Link Search Menu Expand Document

Columnar Store

You are building an application that needs to store data in such a way that you can calculate statistics or perform aggregate queries from it. This especially occurs in a Microservices Architecture when you are pulling data together from several microservices in order to perform queries or aggregate data.

How do I store data when I’m often interested in a subset of the columns of all rows?

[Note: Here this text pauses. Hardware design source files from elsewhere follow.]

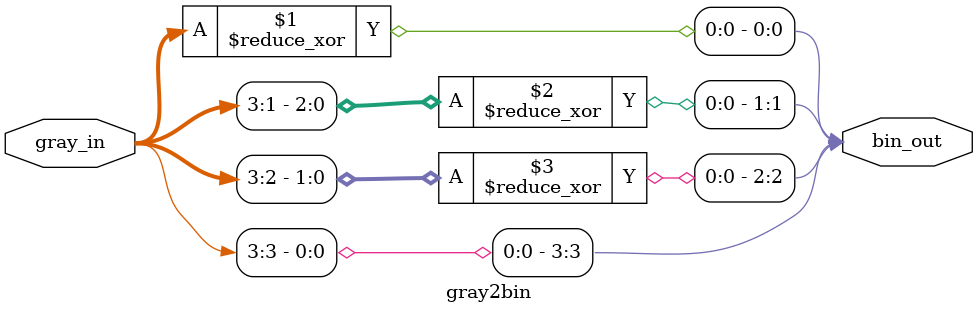
<source format=sv>
`timescale 1ps / 1ps
module gray2bin #(parameter NUMBER_OF_BITS = 4)
				(input logic [NUMBER_OF_BITS - 1:0] gray_in,
				output logic [NUMBER_OF_BITS - 1:0] bin_out);
	genvar i;
	generate
		for (i = 0; i < NUMBER_OF_BITS; i = i+1)
		begin
			assign bin_out[i] = ^gray_in[NUMBER_OF_BITS - 1:i];
		end
	endgenerate
endmodule

</source>
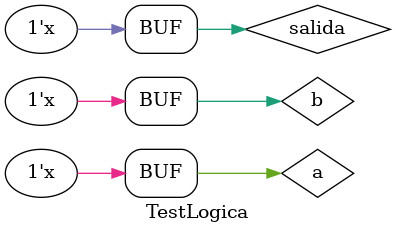
<source format=v>
module TestLogica;
	
	reg a,b;
	wire salida;
	and puertAND (salida,a,b);


	initial
		begin	

			$monitor($time, "a=%b | b=%b | a.b=%b",a,b,salida);
			
			a=0; b=0;
			#5 a=0; b=1;
			#5 a=1; b=0;
			#5 a=1; b=1;
			#5 a=0; b='bz;
			#5 a=1; b='bz;
			#5 a=0; b='bx;
			#5 a=1; b='bx;
			#5 a='bz; b='bx;
			#5 a='bx; b='bz;
			#5 a='bz; b=0;
			#5 a='bz; b=1;
			#5 a='bx; b=0;
			#5 a='bx; b=1;
			#5 a='bx; b='bx;
			#5 a='bz; b='bz;

		end
	endmodule
</source>
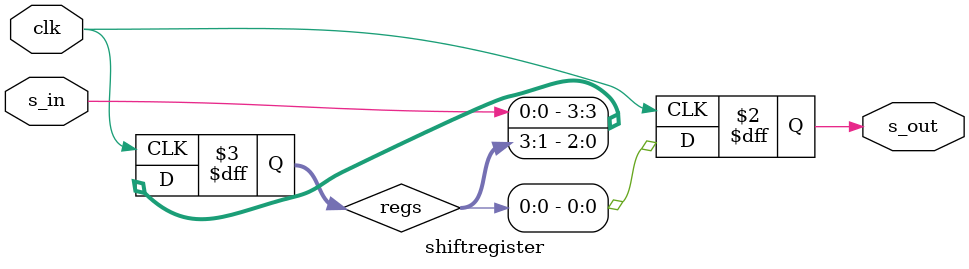
<source format=sv>
module shiftregister (
        input logic clk, s_in,
        output logic s_out
    );
    logic [3:0] regs;
    always_ff @(posedge clk) begin
        regs <= {s_in, regs[3:1]};
        s_out <= regs[0];
    end
endmodule

</source>
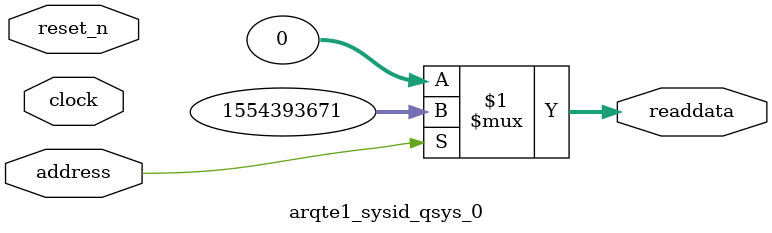
<source format=v>

`timescale 1ns / 1ps
// synthesis translate_on

// turn off superfluous verilog processor warnings 
// altera message_level Level1 
// altera message_off 10034 10035 10036 10037 10230 10240 10030 

module arqte1_sysid_qsys_0 (
               // inputs:
                address,
                clock,
                reset_n,

               // outputs:
                readdata
             )
;

  output  [ 31: 0] readdata;
  input            address;
  input            clock;
  input            reset_n;

  wire    [ 31: 0] readdata;
  //control_slave, which is an e_avalon_slave
  assign readdata = address ? 1554393671 : 0;

endmodule




</source>
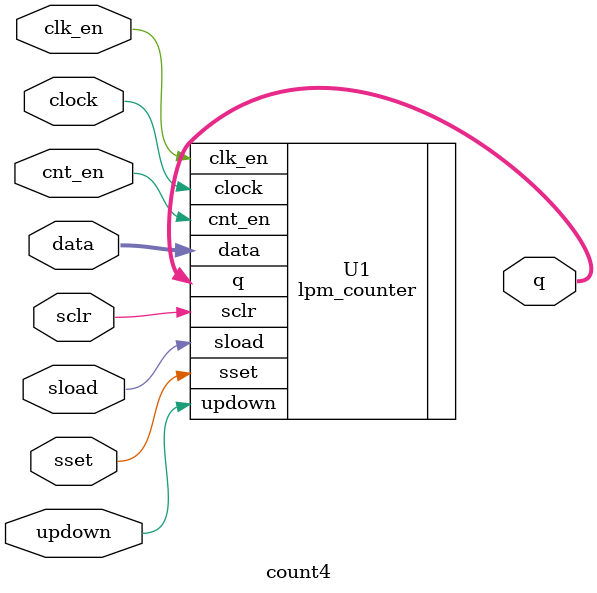
<source format=v>

`include "210model.v"

module count4 (q, 
        data, clock,
        clk_en, cnt_en, updown,
        sset, sclr, sload) ;

  parameter lpm_width    = 4 ;

  output [lpm_width-1:0] q ;
  input  [lpm_width-1:0] data ;
  input  clock, clk_en, cnt_en, updown ;
  input  sset, sclr, sload ;


  lpm_counter U1 (.q(q), 
        .data(data), .clock(clock),
        .clk_en(clk_en), .cnt_en(cnt_en), .updown(updown),
        .sset(sset), .sclr(sclr), .sload(sload)) ;

    defparam U1.lpm_width=4;

endmodule

</source>
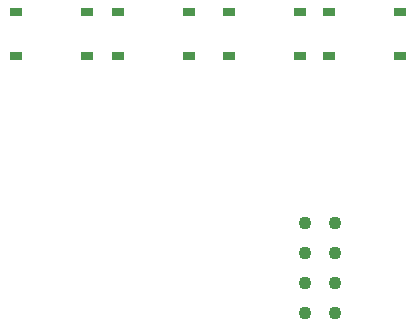
<source format=gtp>
G04 Layer: TopPasteMaskLayer*
G04 EasyEDA v6.5.51, 2025-12-08 14:24:17*
G04 98b1bcbd0d5e4b16acd7f0c7b3cc8b20,5c2208001c9440858be6b933671931b3,10*
G04 Gerber Generator version 0.2*
G04 Scale: 100 percent, Rotated: No, Reflected: No *
G04 Dimensions in millimeters *
G04 leading zeros omitted , absolute positions ,4 integer and 5 decimal *
%FSLAX45Y45*%
%MOMM*%

%ADD10C,1.1000*%
%ADD11R,1.0000X0.7500*%
%ADD12R,0.0193X0.7500*%

%LPD*%
D10*
G01*
X3352393Y1983587D03*
G01*
X3606393Y1983587D03*
G01*
X3606393Y1729587D03*
G01*
X3352393Y1729587D03*
G01*
X3610889Y1475587D03*
G01*
X3356889Y1475587D03*
G01*
X3356889Y1221587D03*
G01*
X3610889Y1221587D03*
D11*
G01*
X1770100Y3766388D03*
G01*
X2370099Y3766388D03*
G01*
X1770100Y3396411D03*
G01*
X2370099Y3396411D03*
G01*
X3560800Y3766388D03*
G01*
X4160799Y3766388D03*
G01*
X3560800Y3396411D03*
G01*
X4160799Y3396411D03*
G01*
X906500Y3766388D03*
G01*
X1506499Y3766388D03*
G01*
X906500Y3396411D03*
G01*
X1506499Y3396411D03*
G01*
X2709900Y3766388D03*
G01*
X3309899Y3766388D03*
G01*
X2709900Y3396411D03*
G01*
X3309899Y3396411D03*
M02*

</source>
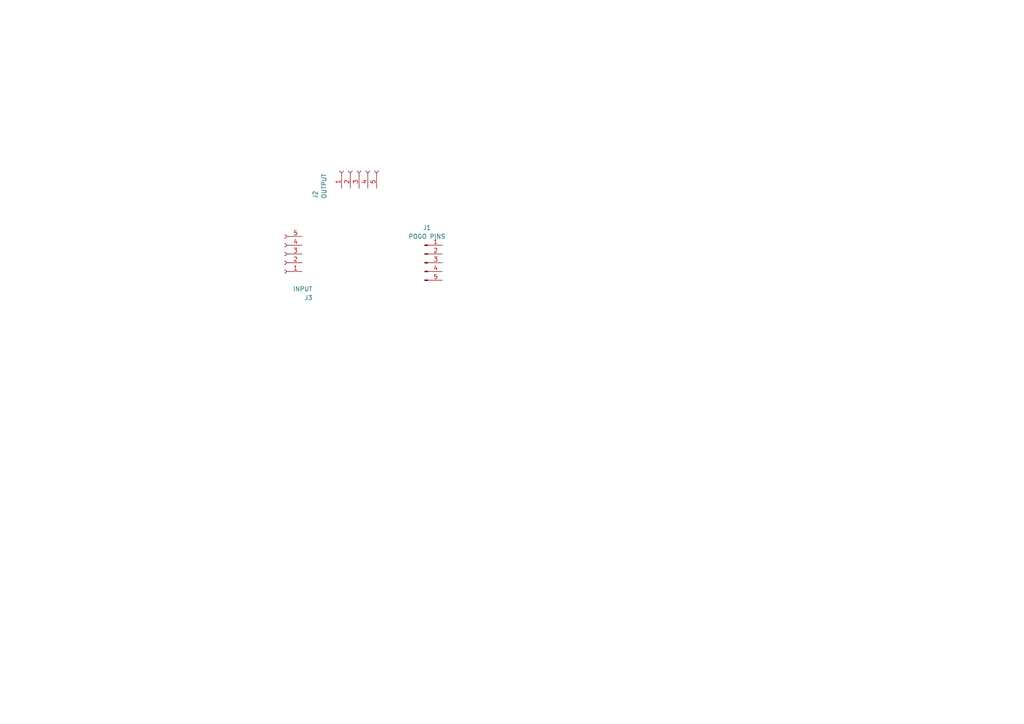
<source format=kicad_sch>
(kicad_sch
	(version 20231120)
	(generator "eeschema")
	(generator_version "8.0")
	(uuid "3d14dfe6-ccda-4fbb-8d75-f5016548403e")
	(paper "A4")
	
	(symbol
		(lib_id "Connector:Conn_01x05_Pin")
		(at 123.19 76.2 0)
		(unit 1)
		(exclude_from_sim no)
		(in_bom yes)
		(on_board yes)
		(dnp no)
		(fields_autoplaced yes)
		(uuid "b2db0bb9-0c3b-4f2e-8ce7-fb1e1edfe557")
		(property "Reference" "J1"
			(at 123.825 66.04 0)
			(effects
				(font
					(size 1.27 1.27)
				)
			)
		)
		(property "Value" "POGO PINS"
			(at 123.825 68.58 0)
			(effects
				(font
					(size 1.27 1.27)
				)
			)
		)
		(property "Footprint" ""
			(at 123.19 76.2 0)
			(effects
				(font
					(size 1.27 1.27)
				)
				(hide yes)
			)
		)
		(property "Datasheet" "~"
			(at 123.19 76.2 0)
			(effects
				(font
					(size 1.27 1.27)
				)
				(hide yes)
			)
		)
		(property "Description" "Generic connector, single row, 01x05, script generated"
			(at 123.19 76.2 0)
			(effects
				(font
					(size 1.27 1.27)
				)
				(hide yes)
			)
		)
		(pin "2"
			(uuid "ea2a49d2-0055-4ac8-86cb-a88026631d92")
		)
		(pin "3"
			(uuid "22b3a995-2e3e-469a-aa99-07a47cf9f3be")
		)
		(pin "1"
			(uuid "12bc89cc-d7d2-4693-ba30-113bafe871e5")
		)
		(pin "4"
			(uuid "b42caed9-1a8d-4922-80fb-8d8e87749dcb")
		)
		(pin "5"
			(uuid "0256fb62-cb15-486c-ae7a-16d9a4408c5d")
		)
		(instances
			(project ""
				(path "/3d14dfe6-ccda-4fbb-8d75-f5016548403e"
					(reference "J1")
					(unit 1)
				)
			)
		)
	)
	(symbol
		(lib_id "Connector:Conn_01x05_Socket")
		(at 104.14 49.53 90)
		(unit 1)
		(exclude_from_sim no)
		(in_bom yes)
		(on_board yes)
		(dnp no)
		(uuid "f056a6aa-b5be-4385-8c53-5bcb9266b8b9")
		(property "Reference" "J2"
			(at 91.44 57.658 0)
			(effects
				(font
					(size 1.27 1.27)
				)
				(justify left)
			)
		)
		(property "Value" "OUTPUT"
			(at 93.98 57.658 0)
			(effects
				(font
					(size 1.27 1.27)
				)
				(justify left)
			)
		)
		(property "Footprint" ""
			(at 104.14 49.53 0)
			(effects
				(font
					(size 1.27 1.27)
				)
				(hide yes)
			)
		)
		(property "Datasheet" "~"
			(at 104.14 49.53 0)
			(effects
				(font
					(size 1.27 1.27)
				)
				(hide yes)
			)
		)
		(property "Description" "Generic connector, single row, 01x05, script generated"
			(at 104.14 49.53 0)
			(effects
				(font
					(size 1.27 1.27)
				)
				(hide yes)
			)
		)
		(pin "3"
			(uuid "ffb15fab-c464-4052-9f90-16846e9dc471")
		)
		(pin "2"
			(uuid "295cbb87-ea73-47a4-8dcf-0ed70c8b417b")
		)
		(pin "4"
			(uuid "53e95897-78cf-483f-bc3b-2e031422d7ed")
		)
		(pin "1"
			(uuid "c85201e4-1759-444c-8d6e-47bad06896a6")
		)
		(pin "5"
			(uuid "2f6b58af-0361-4e42-83d9-685c16461ba4")
		)
		(instances
			(project ""
				(path "/3d14dfe6-ccda-4fbb-8d75-f5016548403e"
					(reference "J2")
					(unit 1)
				)
			)
		)
	)
	(symbol
		(lib_id "Connector:Conn_01x05_Socket")
		(at 82.55 73.66 180)
		(unit 1)
		(exclude_from_sim no)
		(in_bom yes)
		(on_board yes)
		(dnp no)
		(uuid "f0a47921-dd2b-448b-b127-cbb29712f1c9")
		(property "Reference" "J3"
			(at 90.678 86.36 0)
			(effects
				(font
					(size 1.27 1.27)
				)
				(justify left)
			)
		)
		(property "Value" "INPUT"
			(at 90.678 83.82 0)
			(effects
				(font
					(size 1.27 1.27)
				)
				(justify left)
			)
		)
		(property "Footprint" ""
			(at 82.55 73.66 0)
			(effects
				(font
					(size 1.27 1.27)
				)
				(hide yes)
			)
		)
		(property "Datasheet" "~"
			(at 82.55 73.66 0)
			(effects
				(font
					(size 1.27 1.27)
				)
				(hide yes)
			)
		)
		(property "Description" "Generic connector, single row, 01x05, script generated"
			(at 82.55 73.66 0)
			(effects
				(font
					(size 1.27 1.27)
				)
				(hide yes)
			)
		)
		(pin "3"
			(uuid "ed257f0f-2efc-45ad-876b-61f6f6e97199")
		)
		(pin "2"
			(uuid "a0980a43-201f-42b7-9fcb-44ab50d9988d")
		)
		(pin "4"
			(uuid "934734b8-afcf-4ad0-aba8-e5378f316312")
		)
		(pin "1"
			(uuid "499a90f2-9081-4363-9d08-e32431860e84")
		)
		(pin "5"
			(uuid "8b30dd16-8dd8-4971-a618-f42f0bd43168")
		)
		(instances
			(project "puzzle-connector-template"
				(path "/3d14dfe6-ccda-4fbb-8d75-f5016548403e"
					(reference "J3")
					(unit 1)
				)
			)
		)
	)
	(sheet_instances
		(path "/"
			(page "1")
		)
	)
)

</source>
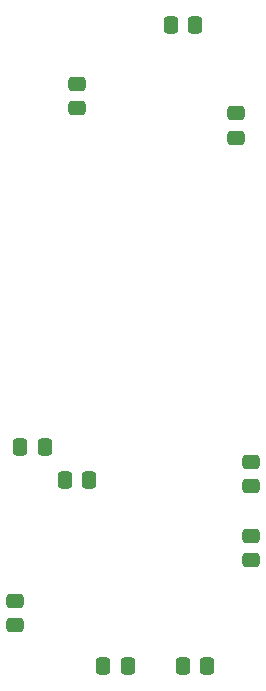
<source format=gbr>
%TF.GenerationSoftware,KiCad,Pcbnew,8.0.7*%
%TF.CreationDate,2025-04-02T17:47:29-05:00*%
%TF.ProjectId,FinalBoard,46696e61-6c42-46f6-9172-642e6b696361,rev?*%
%TF.SameCoordinates,Original*%
%TF.FileFunction,Paste,Bot*%
%TF.FilePolarity,Positive*%
%FSLAX46Y46*%
G04 Gerber Fmt 4.6, Leading zero omitted, Abs format (unit mm)*
G04 Created by KiCad (PCBNEW 8.0.7) date 2025-04-02 17:47:29*
%MOMM*%
%LPD*%
G01*
G04 APERTURE LIST*
G04 Aperture macros list*
%AMRoundRect*
0 Rectangle with rounded corners*
0 $1 Rounding radius*
0 $2 $3 $4 $5 $6 $7 $8 $9 X,Y pos of 4 corners*
0 Add a 4 corners polygon primitive as box body*
4,1,4,$2,$3,$4,$5,$6,$7,$8,$9,$2,$3,0*
0 Add four circle primitives for the rounded corners*
1,1,$1+$1,$2,$3*
1,1,$1+$1,$4,$5*
1,1,$1+$1,$6,$7*
1,1,$1+$1,$8,$9*
0 Add four rect primitives between the rounded corners*
20,1,$1+$1,$2,$3,$4,$5,0*
20,1,$1+$1,$4,$5,$6,$7,0*
20,1,$1+$1,$6,$7,$8,$9,0*
20,1,$1+$1,$8,$9,$2,$3,0*%
G04 Aperture macros list end*
%ADD10RoundRect,0.250000X0.337500X0.475000X-0.337500X0.475000X-0.337500X-0.475000X0.337500X-0.475000X0*%
%ADD11RoundRect,0.250000X-0.337500X-0.475000X0.337500X-0.475000X0.337500X0.475000X-0.337500X0.475000X0*%
%ADD12RoundRect,0.250000X-0.475000X0.337500X-0.475000X-0.337500X0.475000X-0.337500X0.475000X0.337500X0*%
%ADD13RoundRect,0.250000X0.475000X-0.337500X0.475000X0.337500X-0.475000X0.337500X-0.475000X-0.337500X0*%
G04 APERTURE END LIST*
D10*
%TO.C,C16*%
X152037500Y-114500000D03*
X149962500Y-114500000D03*
%TD*%
%TO.C,C15*%
X145287500Y-114500000D03*
X143212500Y-114500000D03*
%TD*%
D11*
%TO.C,C14*%
X139962500Y-98750000D03*
X142037500Y-98750000D03*
%TD*%
%TO.C,C13*%
X136212500Y-96000000D03*
X138287500Y-96000000D03*
%TD*%
D12*
%TO.C,C12*%
X155750000Y-97212500D03*
X155750000Y-99287500D03*
%TD*%
%TO.C,C9*%
X155750000Y-103462500D03*
X155750000Y-105537500D03*
%TD*%
D13*
%TO.C,C8*%
X135750000Y-111037500D03*
X135750000Y-108962500D03*
%TD*%
D10*
%TO.C,C6*%
X151037500Y-60250000D03*
X148962500Y-60250000D03*
%TD*%
D12*
%TO.C,C4*%
X154500000Y-67712500D03*
X154500000Y-69787500D03*
%TD*%
%TO.C,C3*%
X141000000Y-65212500D03*
X141000000Y-67287500D03*
%TD*%
M02*

</source>
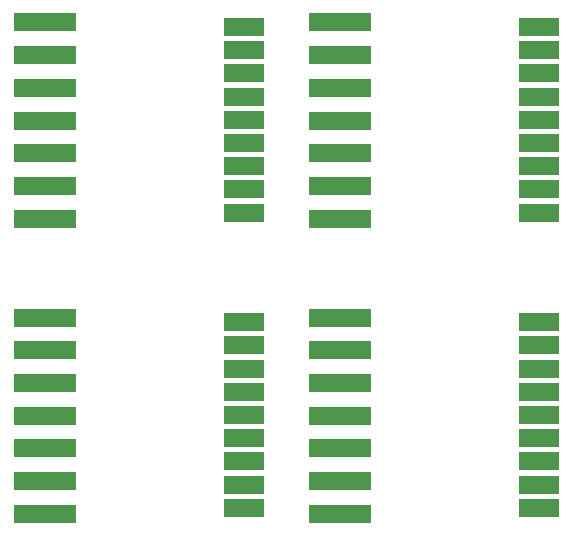
<source format=gbs>
%MOIN*%
%OFA0B0*%
%FSLAX26Y26*%
%IPPOS*%
%LPD*%
%ADD32R,0.13288X0.06288*%
%ADD42R,0.20788X0.062379999999999991*%
%ADD75R,0.13288X0.06288*%
%ADD85R,0.20788X0.062379999999999991*%
%ADD118R,0.13288X0.06288*%
%ADD128R,0.20788X0.062379999999999991*%
%ADD161R,0.13288X0.06288*%
%ADD171R,0.20788X0.062379999999999991*%
%LPD*%
G90*
G75*
G01*
D42*
X-00314960Y-00314960D02*
X00185134Y00164435D03*
X00185134Y00273435D03*
X00185134Y00382435D03*
X00185134Y00491435D03*
X00185134Y00600435D03*
X00185134Y00709435D03*
X00185134Y00818435D03*
D32*
X00847490Y00803738D03*
X00847490Y00726294D03*
X00847490Y00648849D03*
X00847490Y00571406D03*
X00847490Y00493961D03*
X00847490Y00416516D03*
X00847490Y00339072D03*
X00847490Y00261627D03*
X00847490Y00184183D03*
G90*
G75*
G01*
D85*
X-00314960Y00669291D02*
X00185134Y01148687D03*
X00185134Y01257687D03*
X00185134Y01366687D03*
X00185134Y01475687D03*
X00185134Y01584687D03*
X00185134Y01693687D03*
X00185134Y01802687D03*
D75*
X00847490Y01787991D03*
X00847490Y01710546D03*
X00847490Y01633101D03*
X00847490Y01555658D03*
X00847490Y01478213D03*
X00847490Y01400768D03*
X00847490Y01323324D03*
X00847490Y01245879D03*
X00847490Y01168435D03*
G04 next file*
%LPD*%
G90*
G75*
G01*
D128*
X00669291Y00669291D02*
X01169386Y01148687D03*
X01169386Y01257687D03*
X01169386Y01366687D03*
X01169386Y01475687D03*
X01169386Y01584687D03*
X01169386Y01693687D03*
X01169386Y01802687D03*
D118*
X01831742Y01787991D03*
X01831742Y01710546D03*
X01831742Y01633101D03*
X01831742Y01555658D03*
X01831742Y01478213D03*
X01831742Y01400768D03*
X01831742Y01323324D03*
X01831742Y01245879D03*
X01831742Y01168435D03*
G04 next file*
G04 DipTrace 3.3.1.1*
G04 BottomMask.gbs*
G04 #@! TF.FileFunction,Soldermask,Bot*
G04 #@! TF.Part,Single*
G04*
G04 skipping 70
G90*
G75*
G01*
G04 BotMask*
D171*
X00669291Y-00314960D02*
X01169386Y00164435D03*
X01169386Y00273435D03*
X01169386Y00382435D03*
X01169386Y00491435D03*
X01169386Y00600435D03*
X01169386Y00709435D03*
X01169386Y00818435D03*
D161*
X01831742Y00803738D03*
X01831742Y00726294D03*
X01831742Y00648849D03*
X01831742Y00571406D03*
X01831742Y00493961D03*
X01831742Y00416516D03*
X01831742Y00339072D03*
X01831742Y00261627D03*
X01831742Y00184183D03*
M02*
</source>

Traditional Table Stores store data by row. Thus, doing a query over any column will require you to do either a linear search, or to use an index to do a hashed search. For most applications, that is fine - the tradeoff between being able to insert and update data quickly vs. a slight increase in query time is acceptable. However, many types of analytics applications put a premium on query time, and do not require fast updates or inserts. In this case, the row-oriented storage approach of a Table Store is not optimal.

Therefore,

Use a Columnar Store that groups data by column, not by row. Column stores can very quickly operate on subsets of data as these subsets are stored close to each other.

A major disadvantage of a Columnar Store is that updates and inserts may take longer than in other types of Scalable Stores. They should also not be used when the data is loosely structured or unstructured - in a sense, you can think of a Columnar Store and a Table Store as being related in that they both perform best on highly structured data with a fixed, or very slowly changing schema.

Examples of Columnar Stores include Cassandra and Amazon RedShift.